* _Aufgabenstellung_:
Führen Sie alle Gesetze auf, deren Bestimmungen nach § 17 VwGVG im unten stehenden Lesetext namentlich als sinngemäß anzuwenden genannt werden.

* _Lesetext_:
- - - - -

Gemäß Art. 131 Abs. 2 B-VG erkennt das BVwG über Beschwerden gemäß Art. 130 Abs. 1 in Rechtssachen in den Angelegenheiten der Vollziehung des Bundes, die unmittelbar von Bundesbehörden besorgt werden.

Gemäß Art. 132 Abs. 1 Z. 1 B-VG kann gegen einen Bescheid einer Verwaltungsbehörde wegen Rechtswidrigkeit Beschwerde erheben, wer durch den Bescheid in seinen Rechten verletzt zu sein behauptet.

Gemäß Art. 135 Abs. 1 B-VG iVm § 6 des Bundesverwaltungsgerichtsgesetzes (BVwGG) idF BGBl I 10/2013 entscheidet das Bundesverwaltungsgericht durch Einzelrichter, sofern nicht in Bundes- oder Landesgesetzen die Entscheidung durch Senate vorgesehen ist.

Das Verfahren der Verwaltungsgerichte mit Ausnahme des Bundesfinanzgerichts ist durch das Bundesgesetz über das Verfahren der Verwaltungsgerichte (Verwaltungsgerichtsverfahrensgesetz - VwGVG), BGBl. I 33/2013 idF BGBl I 122/2013, geregelt (§ 1 leg.cit.). Gemäß § 58 Abs 2 VwGVG bleiben entgegenstehende Bestimmungen, die zum Zeitpunkt des Inkrafttretens dieses Bundesgesetzes bereits kundgemacht wurden, in Kraft.

Gemäß § 17 VwGVG sind, soweit in diesem Bundesgesetz nicht anderes bestimmt ist, auf das Verfahren über Beschwerden gemäß Art. 130 Abs. 1 B-VG die Bestimmungen des AVG mit Ausnahme der §§ 1 bis 5 sowie des IV. Teiles, die Bestimmungen der Bundesabgabenordnung - BAO, BGBl. Nr. 194/1961, des Agrarverfahrensgesetzes - AgrVG, BGBl. Nr. 173/1950, und des Dienstrechtsverfahrensgesetzes 1984 - DVG, BGBl. Nr. 29/1984, und im Übrigen jene verfahrensrechtlichen Bestimmungen in Bundes- oder Landesgesetzen sinngemäß anzuwenden, die die Behörde in dem dem Verfahren vor dem Verwaltungsgericht vorangegangenen Verfahren angewendet hat oder anzuwenden gehabt hätte.

Gemäß § 27 VwGVG hat das Verwaltungsgericht, soweit es nicht Rechtswidrigkeit wegen Unzuständigkeit der Behörde als gegeben findet, den angefochtenen Bescheid, die angefochtene Ausübung unmittelbarer verwaltungsbehördlicher Befehls- und Zwangsgewalt und die angefochtene Weisung auf Grund der Beschwerde (§ 9 Abs. 1 Z 3 und 4) oder auf Grund der Erklärung über den Umfang der Anfechtung (§ 9 Abs. 3) zu überprüfen.

Gemäß § 28 Abs. 1 VwGVG hat das Verwaltungsgericht die Rechtssache durch Erkenntnis zu erledigen, sofern die Beschwerde nicht zurückzuweisen oder das Verfahren einzustellen ist.

- - - - -

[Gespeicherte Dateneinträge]
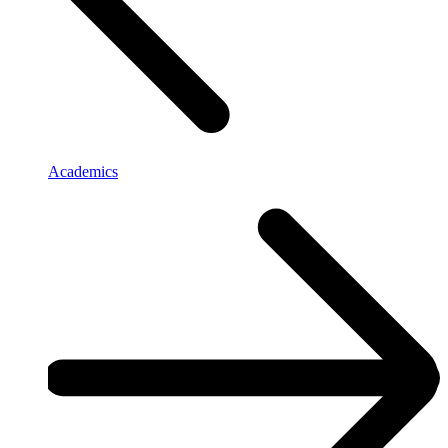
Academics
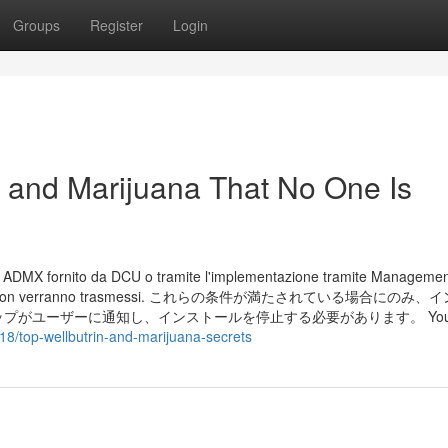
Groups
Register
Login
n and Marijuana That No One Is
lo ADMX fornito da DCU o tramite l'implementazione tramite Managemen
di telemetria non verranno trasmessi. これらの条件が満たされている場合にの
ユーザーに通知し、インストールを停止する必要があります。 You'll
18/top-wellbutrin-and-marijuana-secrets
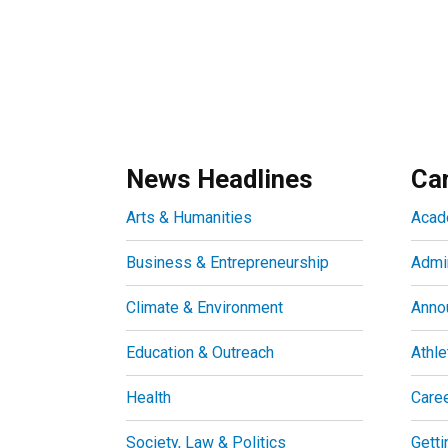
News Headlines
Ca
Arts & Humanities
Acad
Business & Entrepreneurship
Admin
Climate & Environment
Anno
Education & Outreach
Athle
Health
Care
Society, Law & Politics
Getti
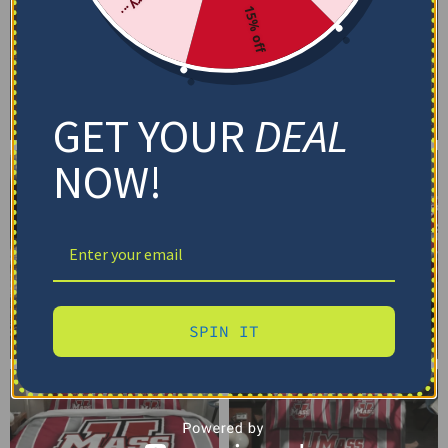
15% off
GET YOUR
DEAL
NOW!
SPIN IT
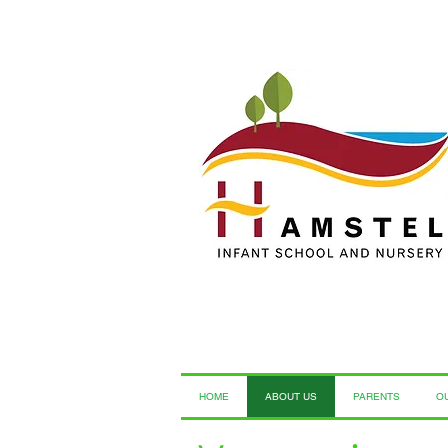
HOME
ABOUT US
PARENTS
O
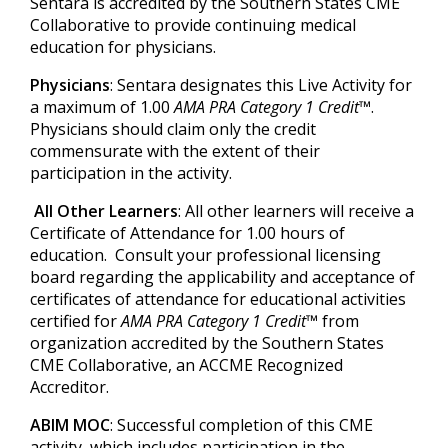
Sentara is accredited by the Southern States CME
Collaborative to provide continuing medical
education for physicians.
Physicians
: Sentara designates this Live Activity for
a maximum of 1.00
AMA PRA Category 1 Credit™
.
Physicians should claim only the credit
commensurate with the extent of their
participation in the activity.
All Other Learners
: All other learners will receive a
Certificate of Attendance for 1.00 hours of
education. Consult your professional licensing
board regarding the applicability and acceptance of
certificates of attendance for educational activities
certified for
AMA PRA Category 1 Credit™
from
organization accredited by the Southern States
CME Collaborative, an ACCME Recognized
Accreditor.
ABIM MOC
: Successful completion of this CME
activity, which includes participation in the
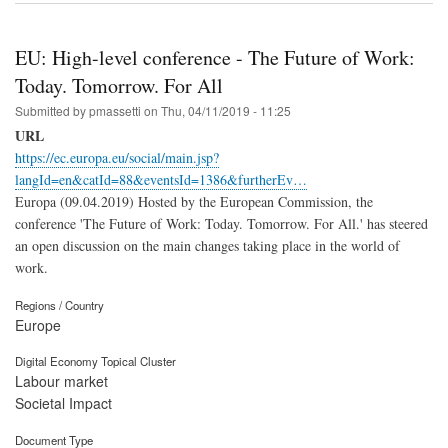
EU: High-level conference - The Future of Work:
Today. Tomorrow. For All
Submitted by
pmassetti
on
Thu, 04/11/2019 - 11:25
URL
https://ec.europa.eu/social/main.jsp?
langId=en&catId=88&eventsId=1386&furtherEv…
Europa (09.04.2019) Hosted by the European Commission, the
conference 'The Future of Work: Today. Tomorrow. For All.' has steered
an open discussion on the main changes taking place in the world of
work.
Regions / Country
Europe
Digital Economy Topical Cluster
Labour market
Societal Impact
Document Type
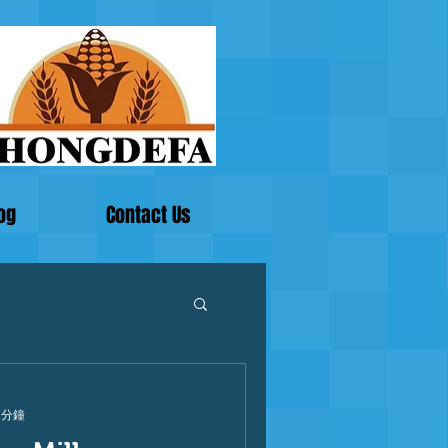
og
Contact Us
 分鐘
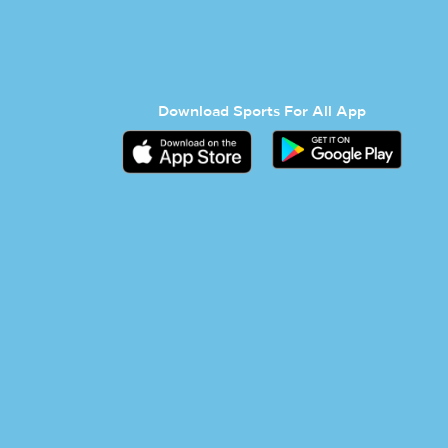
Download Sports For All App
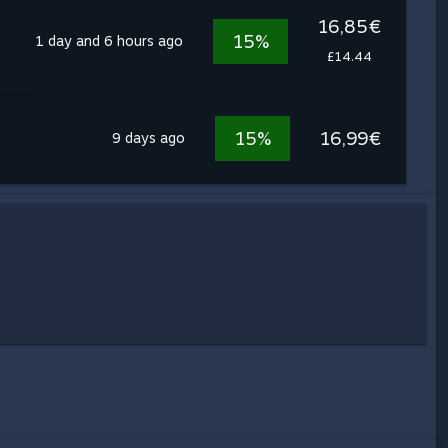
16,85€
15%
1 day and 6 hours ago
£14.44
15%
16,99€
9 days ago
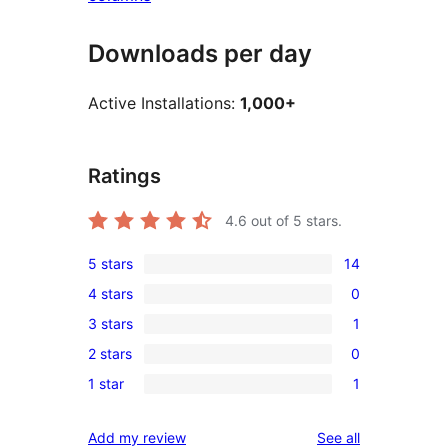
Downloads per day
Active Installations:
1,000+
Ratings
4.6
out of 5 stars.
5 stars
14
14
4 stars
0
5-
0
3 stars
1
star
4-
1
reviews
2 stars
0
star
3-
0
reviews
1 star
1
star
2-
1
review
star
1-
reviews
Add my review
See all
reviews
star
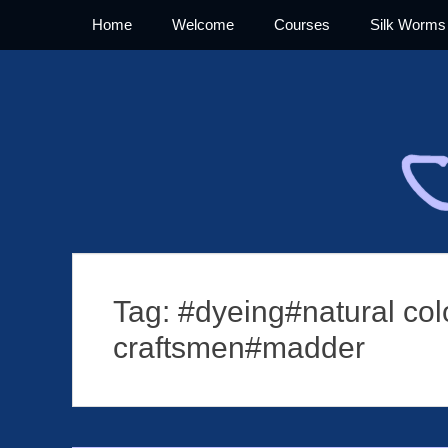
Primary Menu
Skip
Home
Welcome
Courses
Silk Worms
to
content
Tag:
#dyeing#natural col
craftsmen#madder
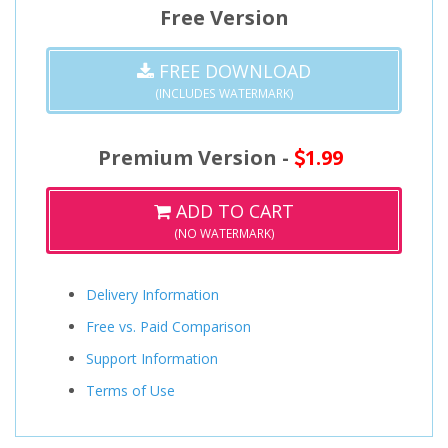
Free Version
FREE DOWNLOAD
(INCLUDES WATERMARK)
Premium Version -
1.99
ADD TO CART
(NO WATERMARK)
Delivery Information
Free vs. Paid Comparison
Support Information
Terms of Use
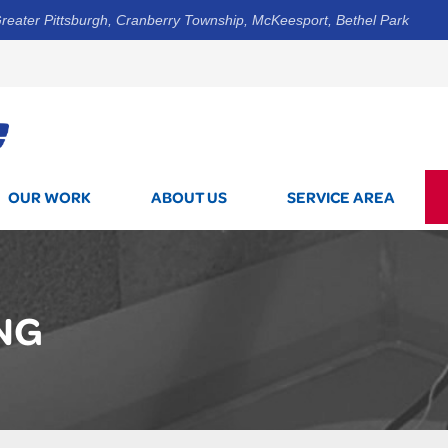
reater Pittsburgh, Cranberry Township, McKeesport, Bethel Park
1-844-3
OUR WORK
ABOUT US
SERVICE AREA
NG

- - - - -

* _Ihre Antwort_:
- AVG (mit Ausnahme der §§ 1 bis 5 sowie des IV. Teiles)
- Bundesabgabenordnung – BAO, BGBl. Nr. 194/1961
- Agrarverfahrensgesetz – AgrVG, BGBl. Nr. 173/1950
- Dienstrechtsverfahrensgesetz 1984 – DVG, BGBl. Nr. 29/1984